Written and directed by action star Robin Shou (Mortal Kombat), the movie interviews a parade of (mostly unknown) Hong Kong stuntmen, who recount mangled-leg and pulverized-bone stories with lip-smacking relish and gleeful pride. As we breathlessly watch men (and women) dive from highway overpasses onto moving trucks and slide off roofs onto concrete floors, it becomes clear that more than financial constraints are at work here. These people are fiercely proud of their disdain for padding and trickery; if you want someone to smash into a wall at 20 mph, by God, they'll do it--often for $25 a day.

Though modern Hong Kong stuntmen are mostly drawn from the ranks of martial-arts specialists, the original daredevils were acrobats trained as children by the Chinese opera houses. (Their traditional red trousers are the source of the film's title.) Rigid and often brutal, the training produced young adults skilled in singing, dancing, martial arts and acrobatics, providing careers in film and honor for their families. Legends like Sammo Hung (who is interviewed) and Jackie Chan (who is inexplicably absent) were both products of these schools.

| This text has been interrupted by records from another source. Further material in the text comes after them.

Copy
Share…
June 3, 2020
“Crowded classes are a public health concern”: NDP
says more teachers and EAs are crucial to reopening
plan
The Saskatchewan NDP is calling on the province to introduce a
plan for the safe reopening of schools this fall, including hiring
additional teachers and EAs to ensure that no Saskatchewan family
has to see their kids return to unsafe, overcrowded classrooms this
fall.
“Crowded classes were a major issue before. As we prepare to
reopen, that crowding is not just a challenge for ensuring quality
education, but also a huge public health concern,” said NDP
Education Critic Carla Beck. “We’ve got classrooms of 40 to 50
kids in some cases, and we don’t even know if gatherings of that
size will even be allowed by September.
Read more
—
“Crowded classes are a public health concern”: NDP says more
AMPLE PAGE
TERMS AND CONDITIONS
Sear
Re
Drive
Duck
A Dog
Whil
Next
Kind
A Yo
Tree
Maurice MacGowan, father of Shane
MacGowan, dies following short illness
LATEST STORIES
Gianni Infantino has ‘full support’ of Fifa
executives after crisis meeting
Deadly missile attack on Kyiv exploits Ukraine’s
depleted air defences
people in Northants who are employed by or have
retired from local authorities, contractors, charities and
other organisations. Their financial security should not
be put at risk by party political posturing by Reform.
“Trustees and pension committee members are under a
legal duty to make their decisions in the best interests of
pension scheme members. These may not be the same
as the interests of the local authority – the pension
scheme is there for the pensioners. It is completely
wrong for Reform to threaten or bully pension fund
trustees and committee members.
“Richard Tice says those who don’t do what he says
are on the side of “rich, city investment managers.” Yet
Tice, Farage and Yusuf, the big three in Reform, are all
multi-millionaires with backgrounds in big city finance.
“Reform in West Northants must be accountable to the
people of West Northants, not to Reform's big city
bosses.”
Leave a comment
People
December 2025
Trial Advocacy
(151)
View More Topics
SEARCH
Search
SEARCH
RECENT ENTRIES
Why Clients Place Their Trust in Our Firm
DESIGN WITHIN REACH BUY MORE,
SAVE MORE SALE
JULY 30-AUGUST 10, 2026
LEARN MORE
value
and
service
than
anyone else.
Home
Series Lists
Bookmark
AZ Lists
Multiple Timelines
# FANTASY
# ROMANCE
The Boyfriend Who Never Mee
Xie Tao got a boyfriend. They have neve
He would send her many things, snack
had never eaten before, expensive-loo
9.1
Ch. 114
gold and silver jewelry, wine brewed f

As exciting as all these death-defying stunts are, Red Trousers is an undisciplined and superficial testimony to a breed of performer who deserves better. The omission of Chan, as well as the legendary Shaw studios (whose title card graces Kill Bill), is unforgivable, as is the paucity of footage from early films. Instead, Shou inserts his own undistributed short film, Lost Time--purportedly to illustrate specific stunts but really to showcase his own material. He'd better watch out; in Hong Kong, unlike Hollywood, stuntmen are permitted to punch the stars.

The passion of the putt

"He played Jesus, now he's playing God," remarked a waggish colleague on our way to the screening of the golfing biopic Bobby Jones, Stroke of Genius. And after enduring 133 minutes of Jim Caviezel's single, blank expression--he's in almost every scene--I'm beginning to suspect that his role as the former delivered one too many bonks on the head.

Golf movies are, for obvious reasons, few and far between. Even Robert Redford's The Legend of Bagger Vance (2000) needed Matt Damon and a huge dollop of mysticism to gain any kind of audience. Rowdy Herrington's glossy take on Jones--the legendary 1920s grand slam winner who retired as an amateur at age 28--has neither of those things; instead, it has Caviezel, a saintly attitude and some of the worst dialogue ever committed to film.

Whether romancing his future wife (Claire Forlani, with little to do except look pained) or competing against celebrity golfer Walter Hagen (a devilish Jeremy Northam, who should have been given the lead), Caviezel's face cracks only when suffering the stomach cramps, varicose veins and club-throwing bouts of temper that plagued his game. As written, the character veers from infantile tantrums to holier-than-thou speeches about the evils of money (his reason for refusing to turn pro); as played by Caviezel, he's as impenetrable as the St. Andrews clubhouse on tournament weekends.